Fragment:
'''

RegionWiadomość dnia

24-godzinnny maraton piłkarski. Zagrali dla Hospicjum w Tychach

Zespołowo zagrali na boisku, ale też, a może przede wszystkim poza nim. Bo nie o bramki tu chodziło, a o to, ile uda się uzbierać pieniędzy na tyskie hospicjum. – Ta reprezentacja ma w swojej idei, żeby grać jak najwięcej dla ludzi, którzy potrzebują pomocy. To są piłkarze, którzy już w życiu swoje osiągnęli, więc teraz mogą trochę dać od siebie innym – zaznacza Zbigniew Cieńciała, reprezentacja Śląska oldboyów. Z podobnego założenia wyszło też kilkuset innych zawodników. Przez dwadzieścia cztery godziny, na jednym boisku non stop ktoś grał. Zmieniały się tylko drużyny. Grali piłkarze, hokeiści, kibice, a nawet biznesmeni. Mimo że mecze były towarzyskie, rywalizacji nie brakowało. – Wiadomo, że to jest zabawa, ale zawsze jak gramy, to gramy, żeby wygrać. Próbowaliśmy, ale chłopaki byli lepsi technicznie, ale myślę, że serca nam nie brakowało – mówi Adam Bagiński, hokeista GKS-u Tychy.

'''

Zarejestrowane dane:

'''

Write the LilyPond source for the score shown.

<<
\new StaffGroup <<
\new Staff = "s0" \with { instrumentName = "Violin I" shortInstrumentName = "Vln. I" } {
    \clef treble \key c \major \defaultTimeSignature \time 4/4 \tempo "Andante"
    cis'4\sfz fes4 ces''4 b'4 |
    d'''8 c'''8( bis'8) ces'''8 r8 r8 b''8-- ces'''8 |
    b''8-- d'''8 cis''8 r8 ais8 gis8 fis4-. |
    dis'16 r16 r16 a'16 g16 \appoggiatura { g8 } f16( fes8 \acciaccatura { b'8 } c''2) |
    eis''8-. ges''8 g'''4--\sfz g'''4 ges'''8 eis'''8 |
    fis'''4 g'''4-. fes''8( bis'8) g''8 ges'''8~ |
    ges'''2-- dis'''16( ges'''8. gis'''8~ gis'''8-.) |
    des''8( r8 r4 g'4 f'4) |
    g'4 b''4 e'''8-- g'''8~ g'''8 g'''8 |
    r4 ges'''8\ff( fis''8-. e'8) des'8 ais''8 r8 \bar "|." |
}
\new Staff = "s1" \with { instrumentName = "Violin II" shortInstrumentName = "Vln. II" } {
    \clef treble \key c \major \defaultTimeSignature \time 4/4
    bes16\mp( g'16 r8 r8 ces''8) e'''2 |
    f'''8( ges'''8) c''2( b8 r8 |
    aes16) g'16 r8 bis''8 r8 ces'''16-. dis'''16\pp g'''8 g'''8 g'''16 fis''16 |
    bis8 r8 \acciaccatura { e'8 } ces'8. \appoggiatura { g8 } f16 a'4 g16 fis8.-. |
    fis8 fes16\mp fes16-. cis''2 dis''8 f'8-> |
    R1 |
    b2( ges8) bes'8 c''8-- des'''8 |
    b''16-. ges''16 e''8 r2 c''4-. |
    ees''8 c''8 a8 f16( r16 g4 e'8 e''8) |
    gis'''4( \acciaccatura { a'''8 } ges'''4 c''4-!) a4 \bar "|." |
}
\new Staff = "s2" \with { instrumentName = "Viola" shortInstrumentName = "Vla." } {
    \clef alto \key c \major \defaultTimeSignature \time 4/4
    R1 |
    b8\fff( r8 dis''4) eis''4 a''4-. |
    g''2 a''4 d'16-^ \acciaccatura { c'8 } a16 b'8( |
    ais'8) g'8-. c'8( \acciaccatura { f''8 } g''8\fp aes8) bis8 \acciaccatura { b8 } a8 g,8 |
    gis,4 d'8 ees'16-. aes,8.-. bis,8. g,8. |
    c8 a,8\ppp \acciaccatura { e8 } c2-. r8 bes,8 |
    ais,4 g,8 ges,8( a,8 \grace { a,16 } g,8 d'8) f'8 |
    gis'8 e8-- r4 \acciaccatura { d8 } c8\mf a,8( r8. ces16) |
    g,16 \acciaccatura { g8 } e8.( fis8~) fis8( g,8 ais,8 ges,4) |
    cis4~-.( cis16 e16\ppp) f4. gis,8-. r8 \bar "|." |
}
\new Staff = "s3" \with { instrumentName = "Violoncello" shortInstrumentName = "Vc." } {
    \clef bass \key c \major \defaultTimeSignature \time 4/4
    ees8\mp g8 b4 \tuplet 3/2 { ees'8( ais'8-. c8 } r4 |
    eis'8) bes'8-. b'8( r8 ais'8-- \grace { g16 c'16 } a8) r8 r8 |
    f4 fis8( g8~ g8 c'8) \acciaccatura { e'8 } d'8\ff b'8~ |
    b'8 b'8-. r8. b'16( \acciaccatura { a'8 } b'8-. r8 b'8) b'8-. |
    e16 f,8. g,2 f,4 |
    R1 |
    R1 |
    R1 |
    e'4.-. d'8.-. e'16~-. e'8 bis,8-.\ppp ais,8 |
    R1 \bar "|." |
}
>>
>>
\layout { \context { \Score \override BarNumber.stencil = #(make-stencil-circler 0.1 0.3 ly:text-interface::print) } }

'''

Polecenie:
Odpowiedz krótko na pytania do fragmentu o maratonie piłkarskim:
1. Na rzecz jakiego hospicjum zbierano pieniądze?
2. Ile godzin bez przerwy trwała gra na boisku?
3. W jakim klubie gra hokeista Adam Bagiński?
Wiersze są osobnym materiałem, niezależnym od fragmentu.

Wynik ćwiczenia:
1. Na rzecz hospicjum w Tychach.
2. Dwadzieścia cztery godziny.
3. W GKS-ie Tychy.